Under a 12V system, higher power means higher current. Higher current requires thicker wire, which adds weight, cost (especially copper), packaging complexity, and routing challenges. For OEMs working to improve fuel economy and extend EV range, those burdens matter.

Shifting to 48V significantly reduces current for the same power output. In fact, quadrupling voltage allows equivalent power delivery at one-quarter the current. That enables smaller wire gauges, lower copper usage, reduced weight, and improved efficiency.

There’s historical precedent for this shift. In the 1950s, the industry moved from 6V to 12V systems for similar reasons — rising electrical demand and increasing copper costs. Doubling voltage cut current in half, reducing wire size and improving efficiency.

Today, 48V is viewed as a practical “sweet spot.” It dramatically increases electrical capacity while remaining below the 60V threshold typically considered safe from shock hazards. It also benefits high-demand components like starter motors and electric compressors, which can operate more efficiently and deliver greater torque with less copper.

Mixed-Voltage Vehicles: The New Reality

The transition won’t be immediate — and it won’t be universal. Some low-power devices will remain on 12V systems for years. Battery-electric vehicles may simultaneously contain high-voltage propulsion systems, 48V secondary architecture, and 12V legacy subsystems.

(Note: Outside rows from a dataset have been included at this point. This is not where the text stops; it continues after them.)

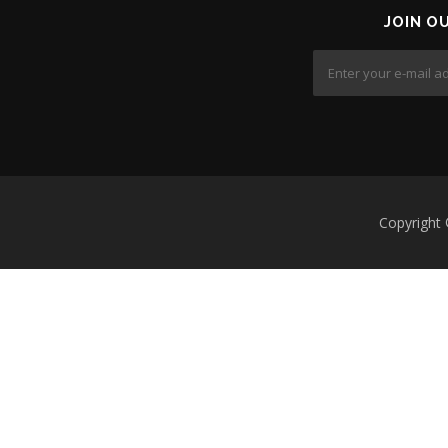
JOIN O
Copyright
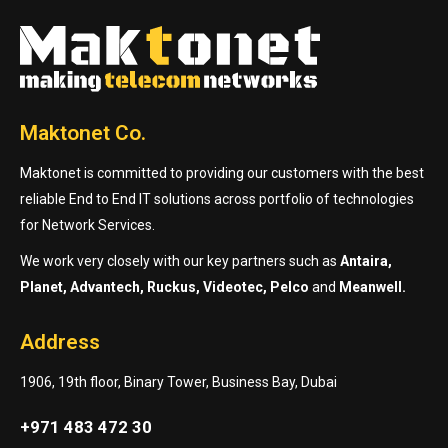
Maktonet Co.
Maktonet is committed to providing our customers with the best
reliable End to End IT solutions across portfolio of technologies
for Network Services.
We work very closely with our key partners such as
Antaira,
Planet, Advantech, Ruckus, Videotec, Pelco
and
Meanwell.
Address
1906, 19th floor, Binary Tower, Business Bay, Dubai
+971 483 472 30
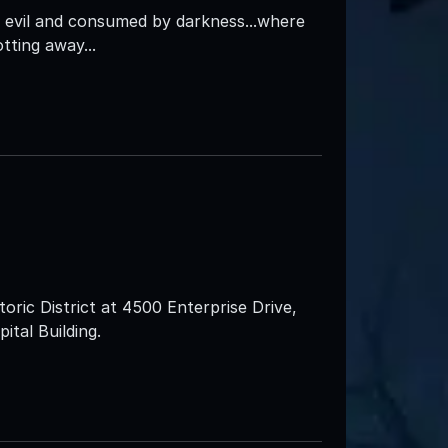
 evil and consumed by darkness...where
tting away...
oric District at 4500 Enterprise Drive,
pital Building.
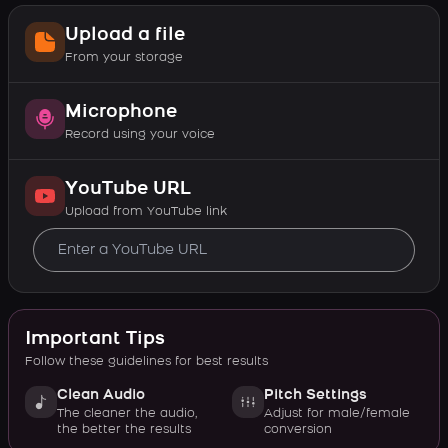
Upload a file
From your storage
Microphone
Record using your voice
YouTube URL
Upload from YouTube link
Important Tips
Follow these guidelines for best results
Clean Audio
Pitch Settings
The cleaner the audio,
Adjust for male/female
the better the results
conversion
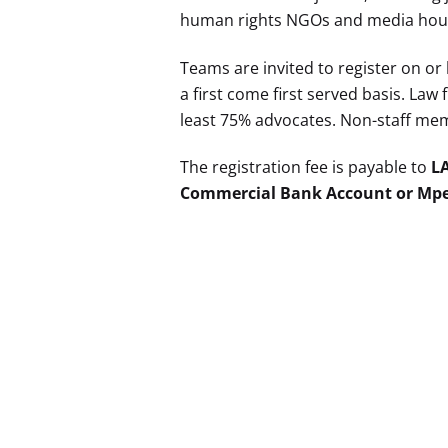
human rights NGOs and media house
Teams are invited to register on or
a first come first served basis. La
least 75% advocates. Non-staff memb
The registration fee is payable to
L
Commercial Bank Account or Mpes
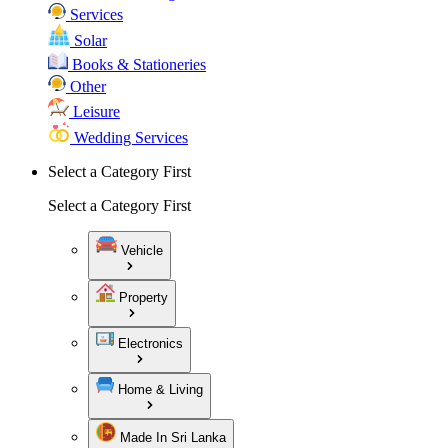
Services
Solar
Books & Stationeries
Other
Leisure
Wedding Services
Select a Category First
Select a Category First
Vehicle
Property
Electronics
Home & Living
Made In Sri Lanka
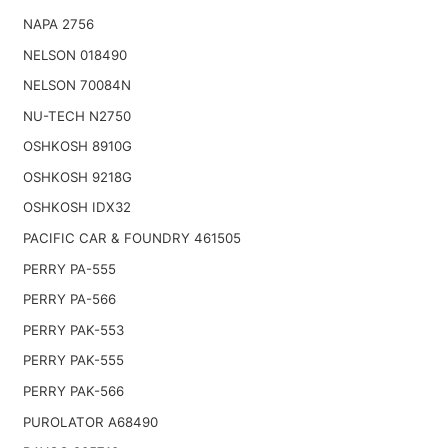
NAPA 2756
NELSON 018490
NELSON 70084N
NU-TECH N2750
OSHKOSH 8910G
OSHKOSH 9218G
OSHKOSH IDX32
PACIFIC CAR & FOUNDRY 461505
PERRY PA-555
PERRY PA-566
PERRY PAK-553
PERRY PAK-555
PERRY PAK-566
PUROLATOR A68490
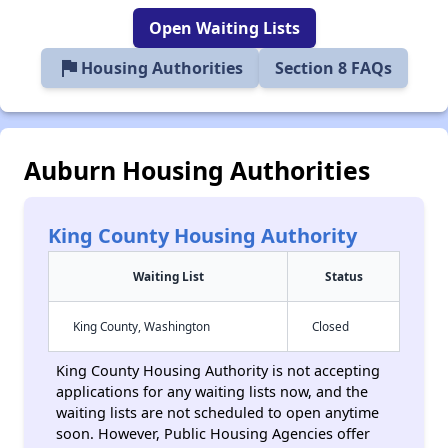
Open Waiting Lists
flag
Housing Authorities
Section 8 FAQs
Auburn Housing Authorities
King County Housing Authority
Waiting List
Status
King County, Washington
Closed
King County Housing Authority is not accepting
applications for any waiting lists now, and the
waiting lists are not scheduled to open anytime
soon. However, Public Housing Agencies offer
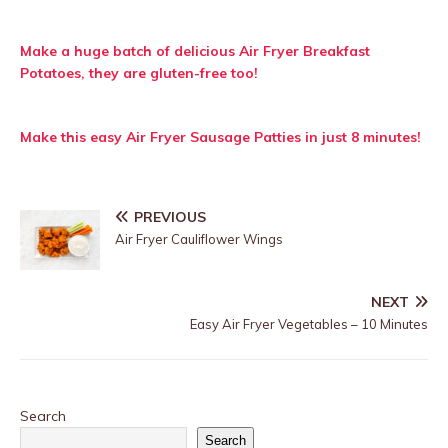
Make a huge batch of delicious Air Fryer Breakfast
Potatoes, they are gluten-free too!
Make this easy Air Fryer Sausage Patties in just 8 minutes!
PREVIOUS
Air Fryer Cauliflower Wings
NEXT
Easy Air Fryer Vegetables – 10 Minutes
Search
Search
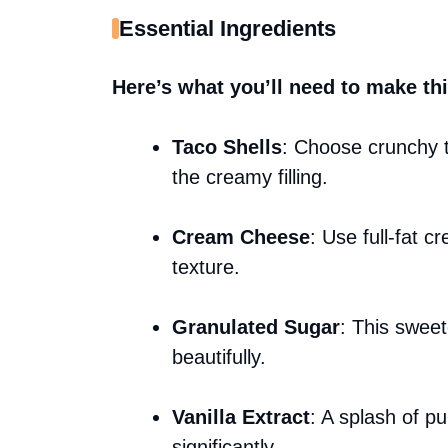
Essential Ingredients
Here’s what you’ll need to make thi
Taco Shells
: Choose crunchy t
the creamy filling.
Cream Cheese
: Use full-fat c
texture.
Granulated Sugar
: This swee
beautifully.
Vanilla Extract
: A splash of pu
significantly.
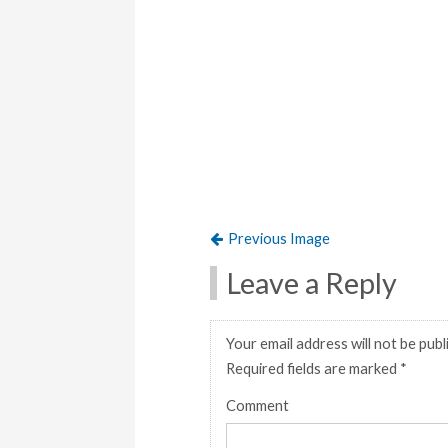
Previous Image
Leave a Reply
Your email address will not be publ
Required fields are marked
*
Comment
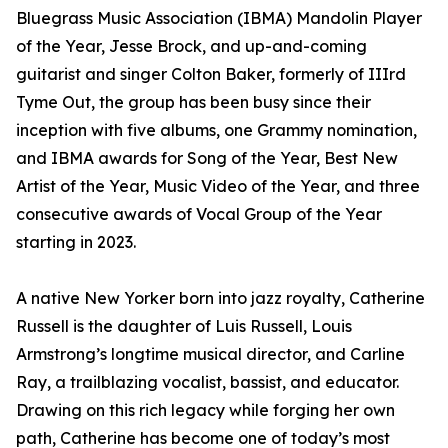
Bluegrass Music Association (IBMA) Mandolin Player
of the Year, Jesse Brock, and up-and-coming
guitarist and singer Colton Baker, formerly of IIIrd
Tyme Out, the group has been busy since their
inception with five albums, one Grammy nomination,
and IBMA awards for Song of the Year, Best New
Artist of the Year, Music Video of the Year, and three
consecutive awards of Vocal Group of the Year
starting in 2023.
A native New Yorker born into jazz royalty, Catherine
Russell is the daughter of Luis Russell, Louis
Armstrong’s longtime musical director, and Carline
Ray, a trailblazing vocalist, bassist, and educator.
Drawing on this rich legacy while forging her own
path, Catherine has become one of today’s most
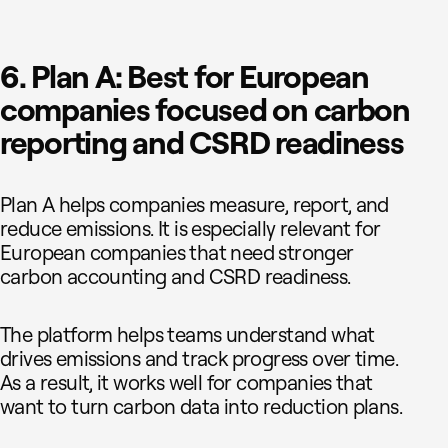
6. Plan A: Best for European
companies focused on carbon
reporting and CSRD readiness
Plan A helps companies measure, report, and
reduce emissions. It is especially relevant for
European companies that need stronger
carbon accounting and CSRD readiness.
The platform helps teams understand what
drives emissions and track progress over time.
As a result, it works well for companies that
want to turn carbon data into reduction plans.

That creates a mixed-voltage environment inside a single vehicle. And that environment introduces new engineering considerations including:

• Preventing arcing through proper terminal spacing
• Ensuring adequate sealing to reduce electrochemical corrosion
• Maintaining clear separation between circuits of different voltages
• Redesigning connectors, fusing, contactors, and power distribution components
• Retooling systems long standardized around 12V architecture

The industry’s decades-long reliance on 12V means this shift requires thoughtful redesign — not just incremental upgrades.

What this Means for Fleets and Builders 

Whether a vehicle is electric, hybrid, or internal combustion, one thing is clear: Electrical systems are becoming more powerful, more complex, and more integrated.

For fleets evaluating electrification, the decision isn’t only about propulsion. It’s about ensuring the vehicle’s electrical backbone can safely and efficiently support evolving power demands.

For OEMs and upfitters, it means planning for a future where:  

• Higher-voltage contactors and protection components are required
• Power distribution modules must accommodate new voltage classes
• Connectors, tape, heat shrink, and protective sleeving must withstand increased electrical stress
• Mixed-voltage safety design becomes standard practice

Suppliers across the industry are already adapting — expanding higher-voltage product options and engineering components designed specifically for 48V and mixed-voltage architectures.

For more information see Essential Components for Secondary Electrical Systems in EVs and How to Make the Leap to 48 Volt Architectures.

So — Are EVs Still the Fleet of the Future?

Yes, eventually. But perhaps more importantly, electrification of vehicle systems is the future — regardless of drivetrain. The move to high-voltage propulsion is only one layer of transformation. Beneath it, the shift from 12V to 48V architecture may ultimately have a broader and longer-lasting impact on how vehicles are designed, built, and serviced.

The OEMs and upfitters that plan for this evolution — not just the motor, but the electrical architecture — will be best positioned for whatever the next decade brings.